**TASK GOAL:**
Filter the listing for lines containing "Right".

**SUPPLIED ENTRIES:**
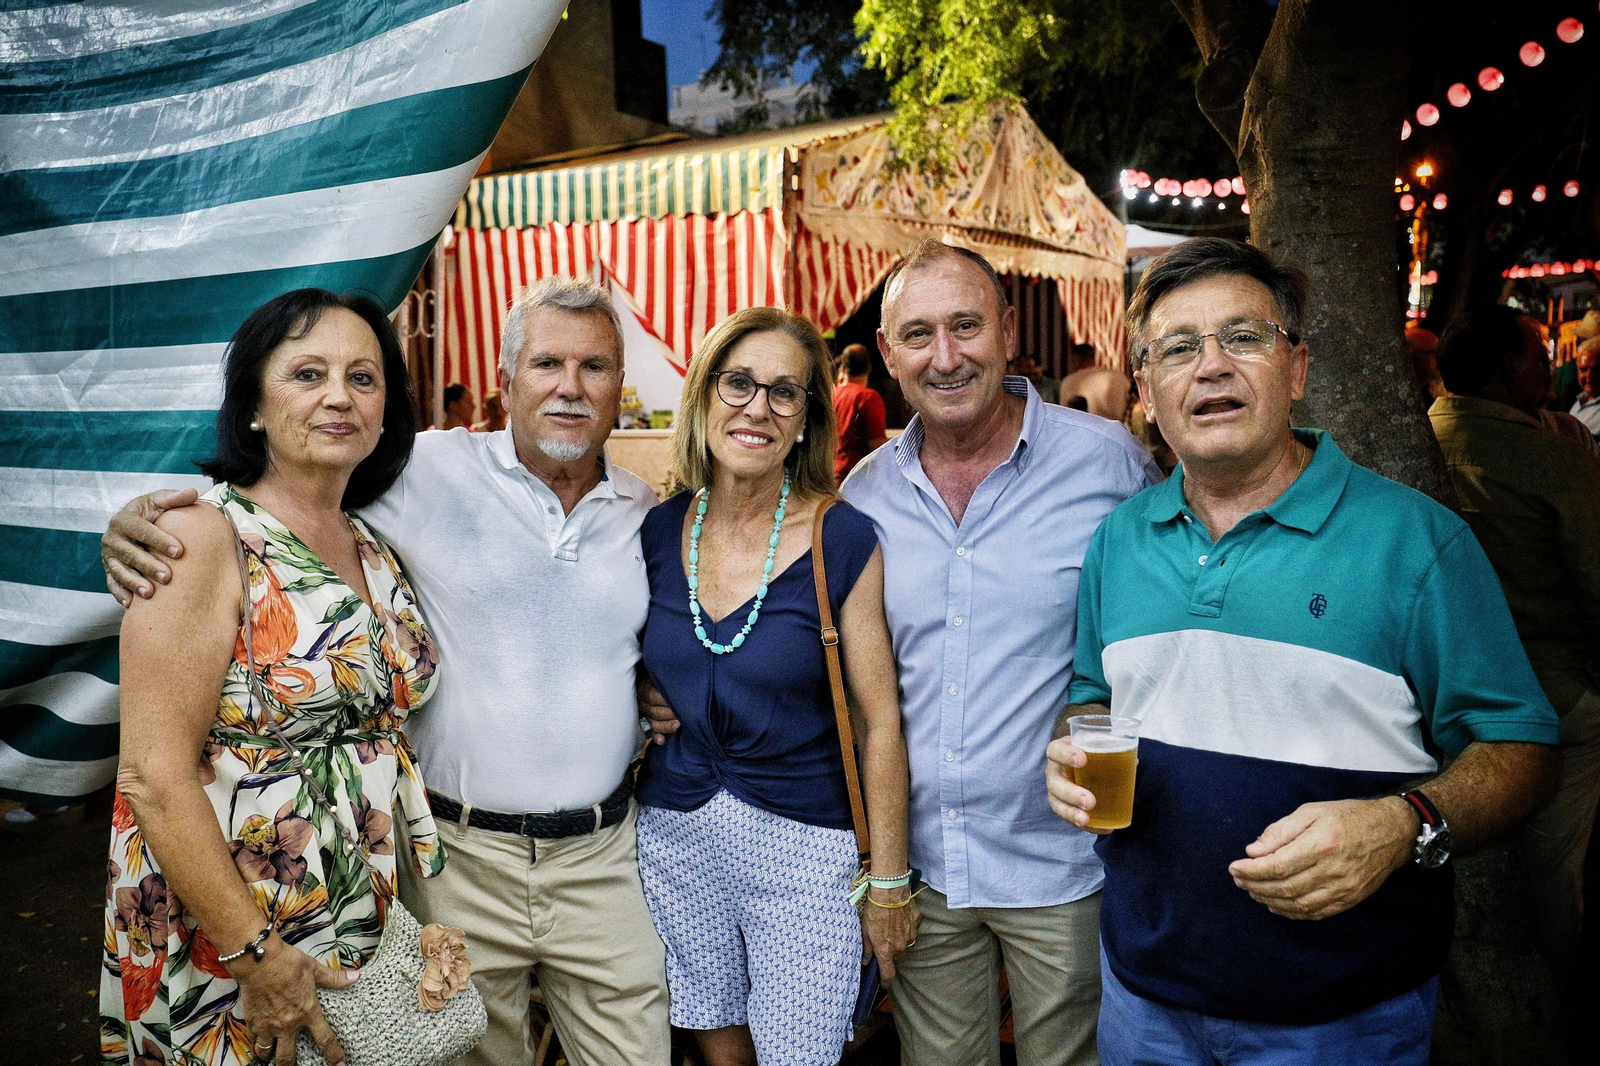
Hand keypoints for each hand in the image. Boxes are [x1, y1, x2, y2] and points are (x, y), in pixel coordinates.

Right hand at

* * *

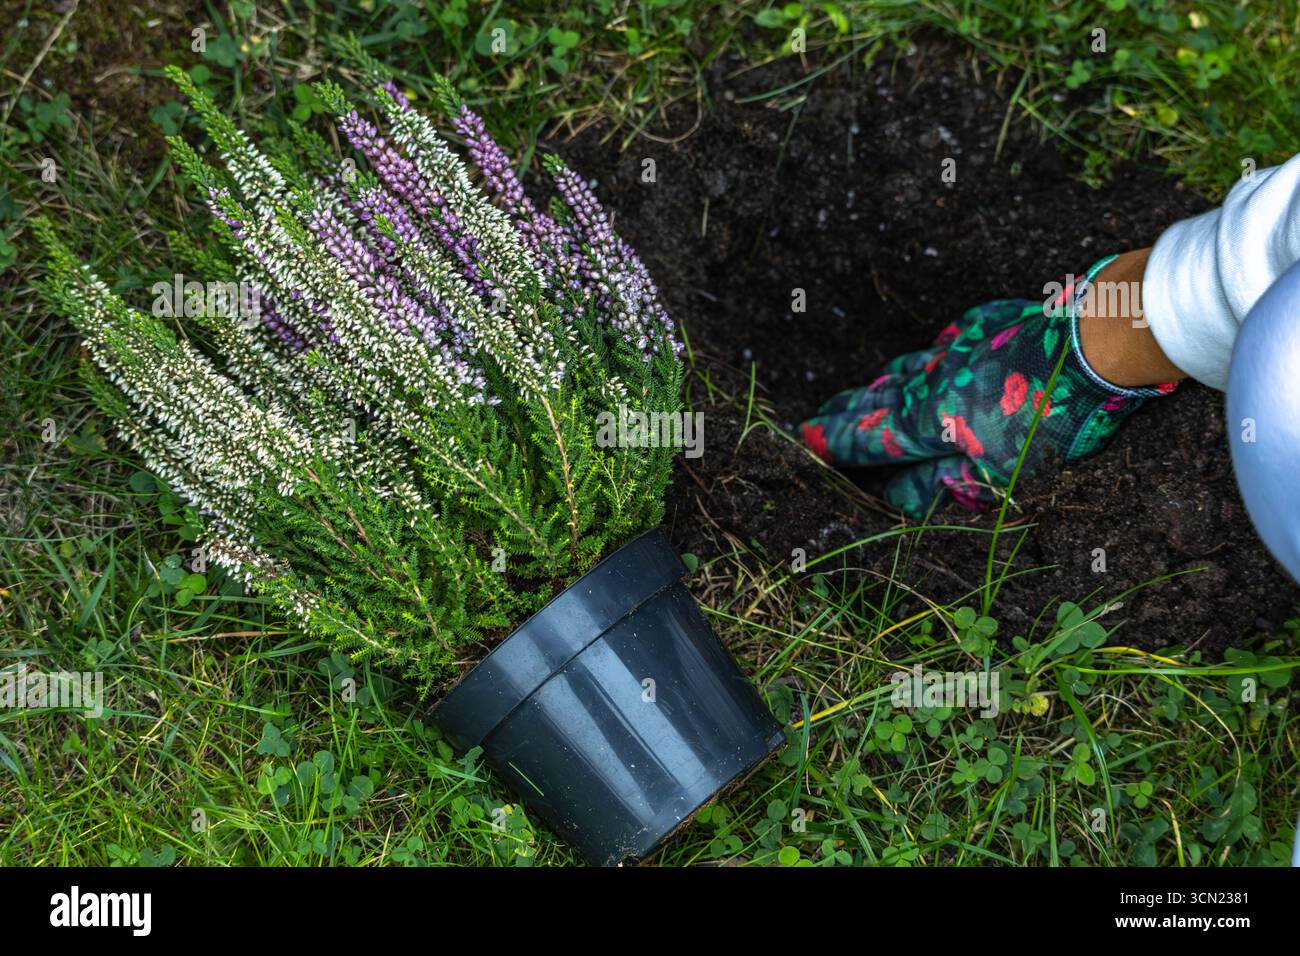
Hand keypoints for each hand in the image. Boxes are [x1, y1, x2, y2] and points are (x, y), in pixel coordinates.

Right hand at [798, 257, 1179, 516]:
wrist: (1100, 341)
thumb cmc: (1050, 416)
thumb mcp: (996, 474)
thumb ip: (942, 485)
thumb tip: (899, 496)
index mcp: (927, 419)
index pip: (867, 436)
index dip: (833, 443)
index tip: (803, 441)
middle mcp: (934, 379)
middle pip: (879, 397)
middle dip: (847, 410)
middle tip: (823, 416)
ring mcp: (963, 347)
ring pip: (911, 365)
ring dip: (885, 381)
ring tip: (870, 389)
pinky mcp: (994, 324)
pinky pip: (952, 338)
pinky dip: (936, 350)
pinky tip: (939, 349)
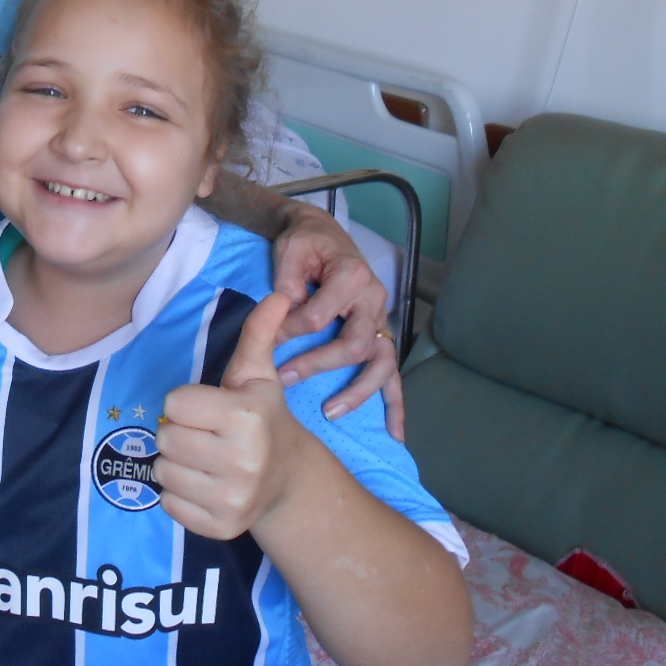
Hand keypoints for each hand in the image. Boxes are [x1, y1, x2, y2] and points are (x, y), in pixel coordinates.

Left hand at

---

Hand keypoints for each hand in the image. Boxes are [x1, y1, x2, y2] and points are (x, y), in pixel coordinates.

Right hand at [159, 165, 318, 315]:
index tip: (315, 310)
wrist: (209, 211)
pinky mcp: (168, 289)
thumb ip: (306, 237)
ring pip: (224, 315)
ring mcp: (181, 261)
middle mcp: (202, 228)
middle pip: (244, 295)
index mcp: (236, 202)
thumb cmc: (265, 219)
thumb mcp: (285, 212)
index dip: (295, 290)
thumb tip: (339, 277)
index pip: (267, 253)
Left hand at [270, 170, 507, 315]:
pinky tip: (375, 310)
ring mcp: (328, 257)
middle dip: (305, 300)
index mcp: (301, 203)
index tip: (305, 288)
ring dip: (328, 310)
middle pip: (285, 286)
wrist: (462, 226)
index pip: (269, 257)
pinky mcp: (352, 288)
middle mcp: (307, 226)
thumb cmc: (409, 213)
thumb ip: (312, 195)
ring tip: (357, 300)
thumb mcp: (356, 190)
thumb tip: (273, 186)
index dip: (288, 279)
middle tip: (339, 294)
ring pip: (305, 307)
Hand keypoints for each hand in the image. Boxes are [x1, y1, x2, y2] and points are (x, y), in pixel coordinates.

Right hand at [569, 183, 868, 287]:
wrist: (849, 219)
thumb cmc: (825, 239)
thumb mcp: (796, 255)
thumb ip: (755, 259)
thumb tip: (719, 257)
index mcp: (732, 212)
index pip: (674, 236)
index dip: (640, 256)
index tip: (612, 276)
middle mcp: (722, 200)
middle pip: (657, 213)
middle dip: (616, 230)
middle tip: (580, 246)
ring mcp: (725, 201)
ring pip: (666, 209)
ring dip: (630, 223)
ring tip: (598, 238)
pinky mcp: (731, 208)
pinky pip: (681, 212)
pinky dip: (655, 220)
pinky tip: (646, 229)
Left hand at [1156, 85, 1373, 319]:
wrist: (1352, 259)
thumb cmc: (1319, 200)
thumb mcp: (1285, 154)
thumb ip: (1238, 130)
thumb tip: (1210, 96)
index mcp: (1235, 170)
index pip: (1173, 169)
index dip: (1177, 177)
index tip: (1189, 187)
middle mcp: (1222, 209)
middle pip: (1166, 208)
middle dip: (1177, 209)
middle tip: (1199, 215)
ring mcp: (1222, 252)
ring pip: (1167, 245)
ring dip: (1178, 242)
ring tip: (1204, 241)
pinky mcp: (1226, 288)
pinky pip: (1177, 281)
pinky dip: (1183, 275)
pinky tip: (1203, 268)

**WRITTEN SOLUTION:**
Right hand at
Right hand at [798, 257, 1179, 516]:
Right hand at [159, 165, 318, 315]:
Right hand at [569, 183, 868, 287]:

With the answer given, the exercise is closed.